Lebensraum u. Lebensweise
Die Verbreitung der Bartagamen
Bartagamen sind Australier. Die Arten der Gattung Pogona leben nämlich alle in Australien, dem kleinsten Kontinent der Erde. Die Bartagamen besiedeln dort ein großes Verbreitungsgebiet, welches praktisch alle Trockengebiete umfasst. In feuchteren Regionen Australiens findet man keine bartagamen. Außer dem äußersten Norden, dem Südosten und Südwesten sowie auf der Insel direkt vor Australien, namens Tasmanien), sind Bartagame also überall auf der Insel zu finden.
Knochenfunde belegen, das Bartagamen früher (vor 16.000-10-000 Jahren) auch auf KangarooIsland vorhanden waren. Heute sind sie dort jedoch ausgestorben.

Abbildung (oben). Die Verbreitung der Bartagamen in Australien
Lebensraum und Lebensweise von Bartagamen
Bartagamen werden in Halbwüsten, Steppen, Baumsteppen, lichten Trockenwäldern und auch in trckenfeuchten Biotopen angetroffen. In manchen Gebieten sind Bartagamen recht häufig anzutreffen, aber man muss schon sein sehr geübtes Auge haben, um Bartagamen auch zu entdecken. Vor allem, wenn sie gut getarnt im Gestrüpp oder nah an Bäumen sitzen, ist es oft sehr schwer, die Tiere auszumachen. Die angepasste Färbung sowie die Stachelschuppen tragen dazu bei, dass die Konturen der Bartagame quasi aufgelöst werden. Je nach Tages- und Jahreszeit sitzen sie auch oft auf den asphaltierten Straßen, um sich auszuwärmen. Meist kann man die Bartagamen schon von weitem sehen, da sie sich durch ihre Färbung von der schwarzen Fahrbahn deutlich abheben. Solange das Auto fährt, bleiben die Bartagamen ruhig sitzen, was ihnen leider oft zum Verhängnis wird. Jedes Jahr werden sie zu Tausenden auf Australiens Straßen überfahren. Erst wenn das Auto anhällt und das Türschloss beim öffnen der Tüt klickt, rennen sie mit nach oben gebogenen Schwanz davon.

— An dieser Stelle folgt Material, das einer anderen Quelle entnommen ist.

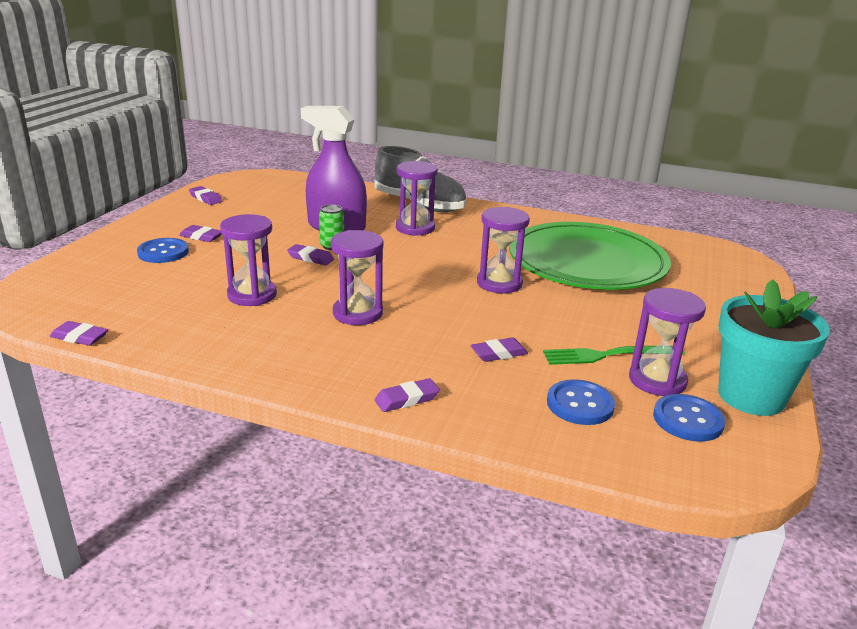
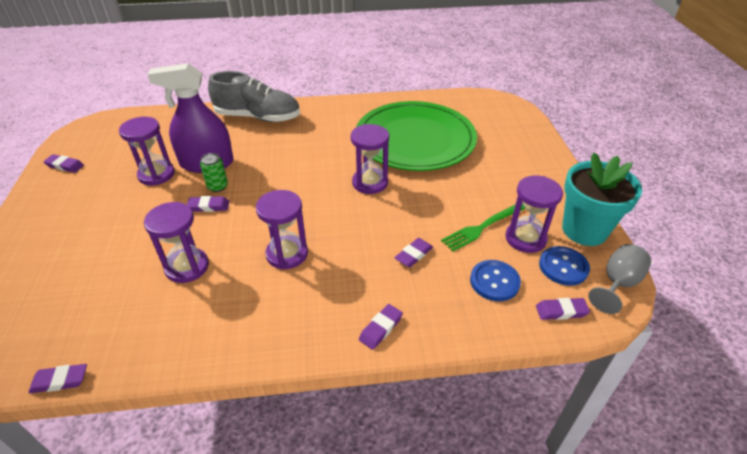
camera: 25 degrees left, 15 degrees up
blue button [137,238,189,263] -> none
purple eraser [179,225,221,242] -> purple eraser moved to [536,298,590,320]
purple hourglass [396,161,438,236] -> purple hourglass moved to [119,117,175,185]
none -> grey goblet [588,244,651,314]

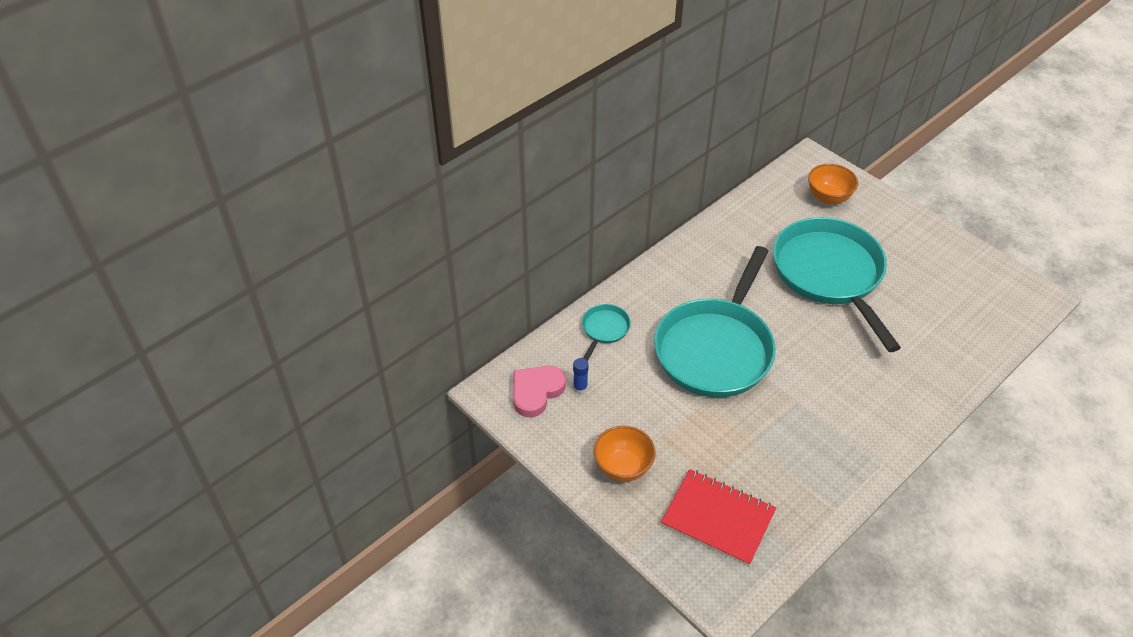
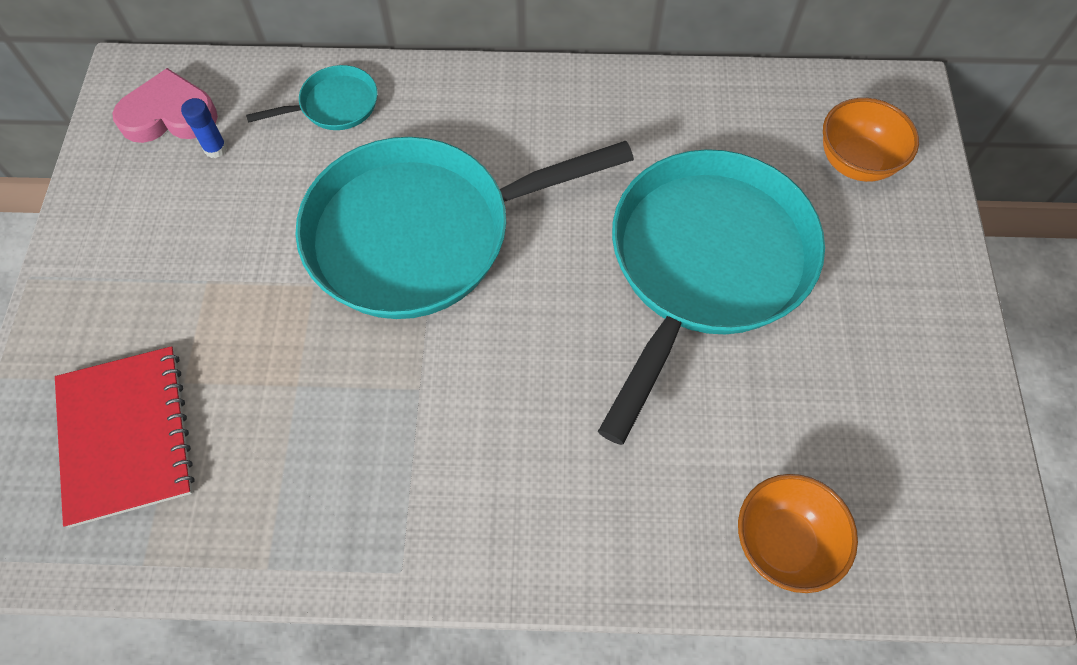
camera: 45 degrees right, 15 degrees up
orange bowl [593,426,656,482] -> orange bowl moved to [738,474,858,593]

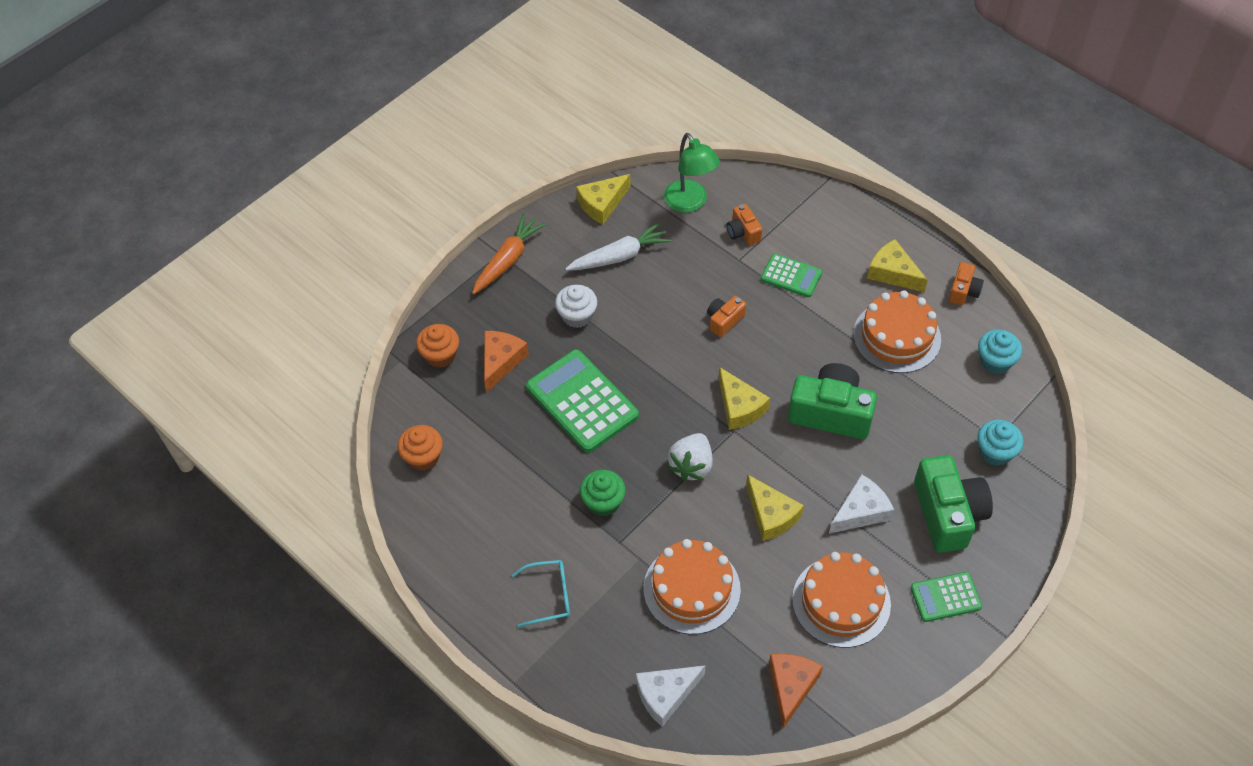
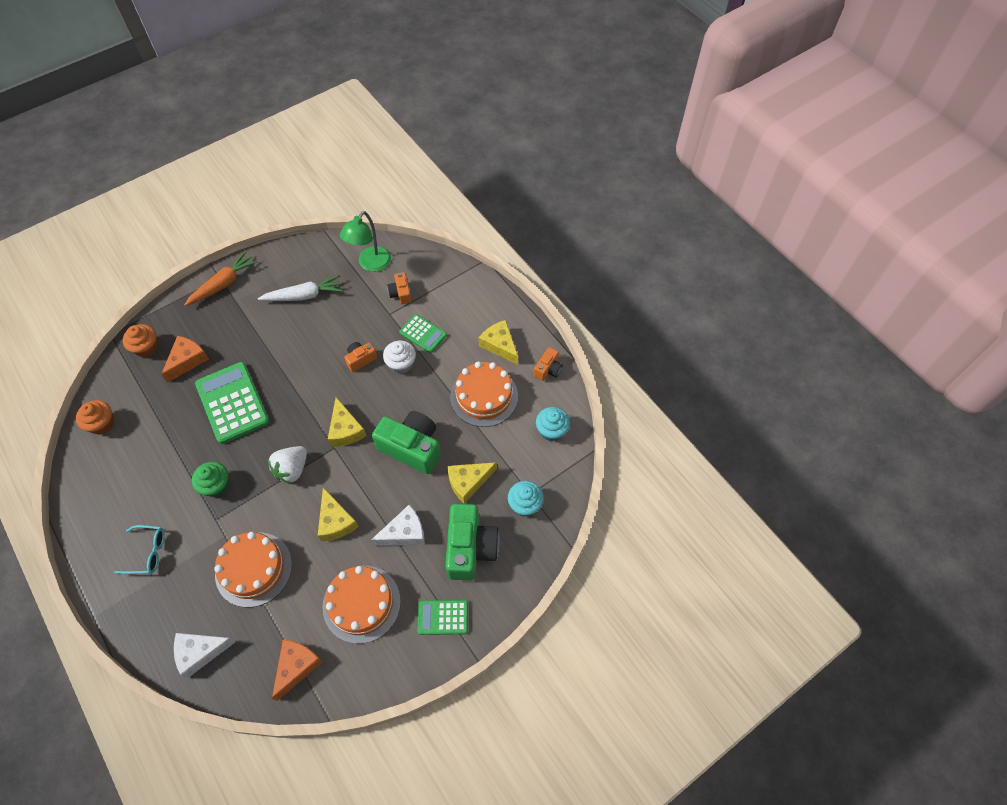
camera: 10 degrees right, 5 degrees up
white cupcake [555,285,597,328] -> white cupcake moved to [383,341,416,374]
yellow cheese [576,174,631,224] -> yellow cheese moved to [447,462,497,504]
green lamp [664,133,720,213] -> green lamp turned 45 degrees clockwise [340,211,391,272]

Bartagame sind Einzelgänger. Die Territorien der einzelnen Bartagamen liegen aber dicht beieinander. Die männlichen Bartagamen besetzen ein mehrere Quadratmeter großes Territorium, an dessen Peripherie sich die weiblichen Bartagamen aufhalten, um sich in der Paarungszeit begatten zu lassen. Dabei sind die Weibchen durchaus aktiv, um das dominante Bartagamen Männchen auf sich aufmerksam zu machen. Die männlichen Bartagamen fallen natürlich durch ihre Imponiergehabe schon eher auf, da sie um ihr Territorium überblicken können, meist erhöht, zum Beispiel auf großen Steinen, Baumstümpfen, an borkigen Baumstämmen oder auf Termitenhügeln sitzen und häufig nicken. In besiedelten und landwirtschaftlich genutzten Gebieten findet man Bartagamen sogar an Telegrafenmasten und auf Zaunpfählen. Bei Gefahr lassen sich die Tiere auf den Boden fallen und verschwinden rasch im hohen Gras oder Gestrüpp. Manchmal bewegen sie sich vom Eindringling weg auf die Rückseite eines Baumstammes und vertrauen vollkommen auf ihre Tarnung. Nie sieht man Bartagame an glatten Eukalyptusbäumen sitzen. Die Aktivitäten der Bartagamen unterliegen im natürlichen Lebensraum einem ausgeprägten Jahreszyklus, vor allem abhängig von Niederschlägen, Sonnenscheindauer und Temperaturen. So ist die Bartagamen Art Pogona barbata im südwestlichen Queensland von September bis Mai aktiv, während die Tiere die übrigen Monate weitgehend in einer Ruhephase verbringen. Alle Bartagamenarten pflanzen sich eierlegend fort, wobei die Gelegegröße zwischen fünf und 35 Eiern pro Gelege variiert (gelegentlich auch mehr). Während einer Fortpflanzungssaison erden mehrere Gelege produziert, die die weiblichen Bartagamen im Boden vergraben (meist erst nach mehreren Probegrabungen). Nach einer Inkubationsdauer von 63-96 Tagen (temperaturabhängig) schlüpfen die Jungen Bartagame. Eine besondere Brutpflege existiert bei Bartagamen nicht. Die Beobachtung, das weibliche Bartagamen die Eiablagehöhle vor dem Schlupf der Jungtiere aufgegraben hat, um dem Nachwuchs so das Herausgraben zu erleichtern, ist bisher von keiner anderen Seite bestätigt worden und zumindest fraglich.